Exporters group thumbs down wage hike plea
MANILA, Philippines - Exporters are opposing calls to implement wage hikes, arguing such would hinder job creation and economic growth.
The Philippine Exporters Confederation Inc. (Philexport), citing the letter of its president Sergio Ortiz-Luis Jr. to Regional Tripartite Wages and Productivity Board chairman Alex Avila, said that another round of wage increase would undermine the viability particularly of small and medium enterprises (SMEs).
Ortiz-Luis said SMEs play a vital role in job generation and livelihood opportunities.
The Trade Union Congress of the Philippines has sought a P136 increase in the daily minimum wage of workers in the National Capital Region (NCR) and the P734 minimum wage hike proposed by the Association of Minimum Wage Earners and Advocates to be implemented in equal tranches of P146.80 over a period of five years.
The wage hike petitions were filed citing inflationary factors, the recent increases in the fares of the Metro Rail Transit and Light Rail Transit, and impending water and electricity rate increases.

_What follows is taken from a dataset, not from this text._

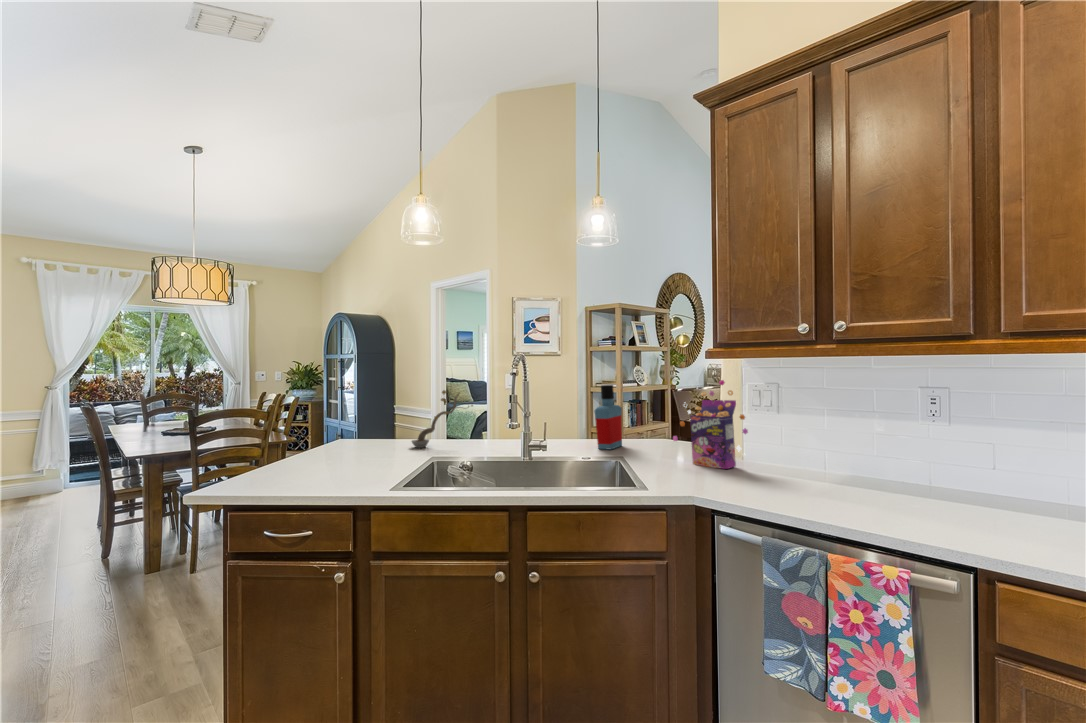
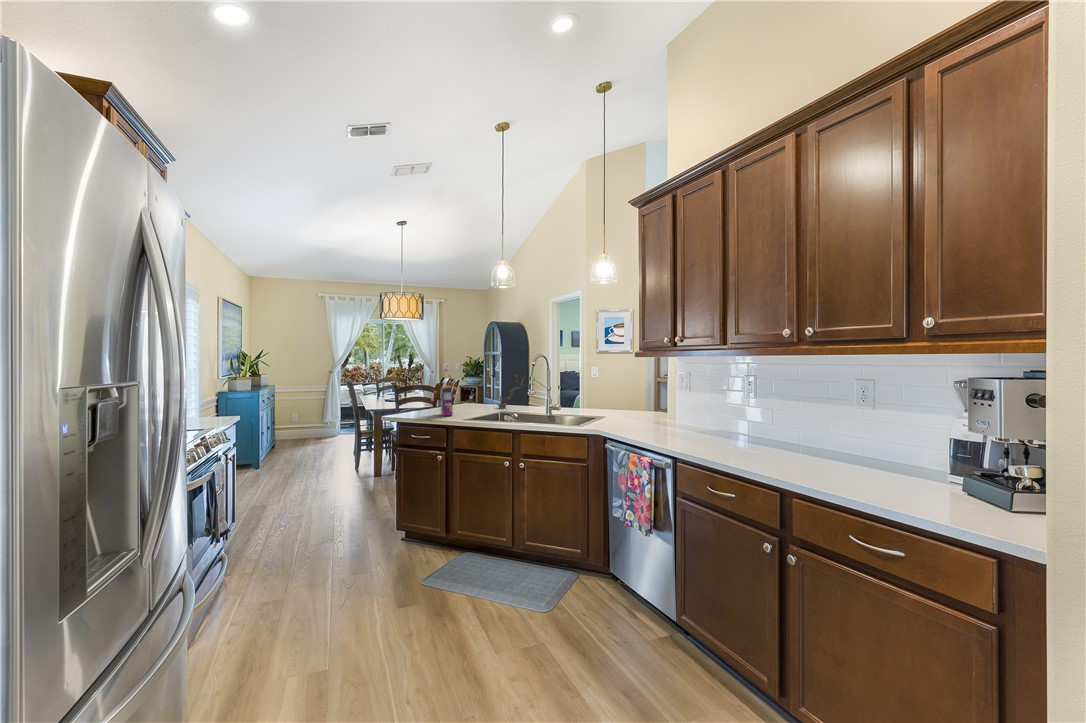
cereal box: present [673,380,748,469] -> present [431,369,457,416]
bottle: present [594,385,622,449] -> none [598,373,619,413]

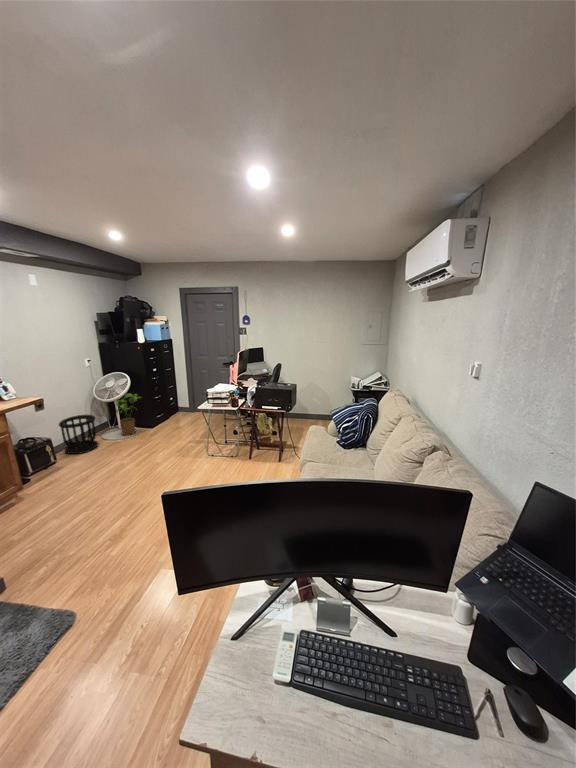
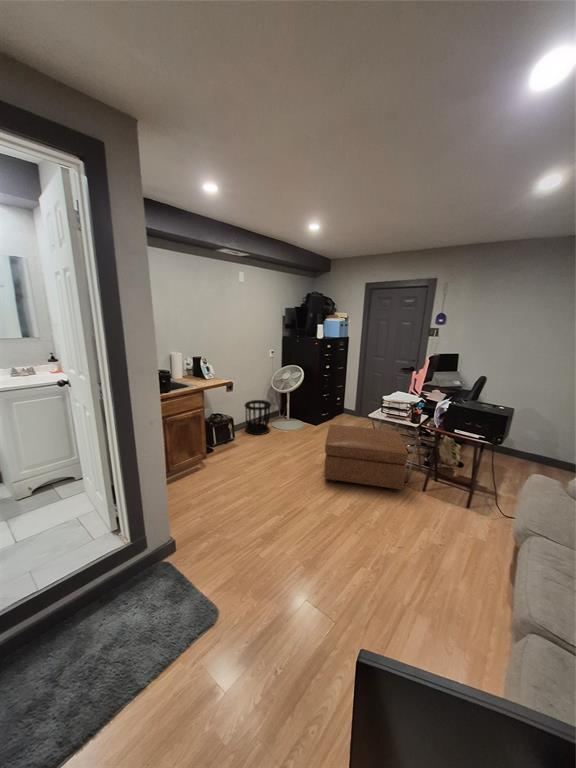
house plant: present [116,394,141,435] -> none [288,387,312,427]
ottoman: none [160,417,234,476] -> present [324,425,408,491]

“We at Philexport remain consistent in our position against barriers to trade competitiveness, especially against our SMEs which will be directly and adversely affected by such increases. We find these petitions ill-timed and irrelevant,” Ortiz-Luis said.
He cited a Philippine Institute for Development Studies report which showed that minimum wages are the biggest binding constraints to job creation and economic growth.
“Thus, this will again provide a blow on our twin problems of unemployment and poverty,” he said.
A wage increase, he added, would also jack up inflation, as manufacturers and service providers would pass on extra costs that could no longer be absorbed by consumers or the workers and other suppliers.
At present, the labor wage in NCR is one of the highest in Southeast Asia.
“This clearly makes NCR one of the most expensive regions to do business with,” Ortiz-Luis said.
Further, the Philexport concurred with the position of the Employers Confederation of the Philippines that the P734 increase payable in equal tranches over a period of five years “has absolutely no basis in law and does not conform to the prescribed standards and criteria for wage fixing.”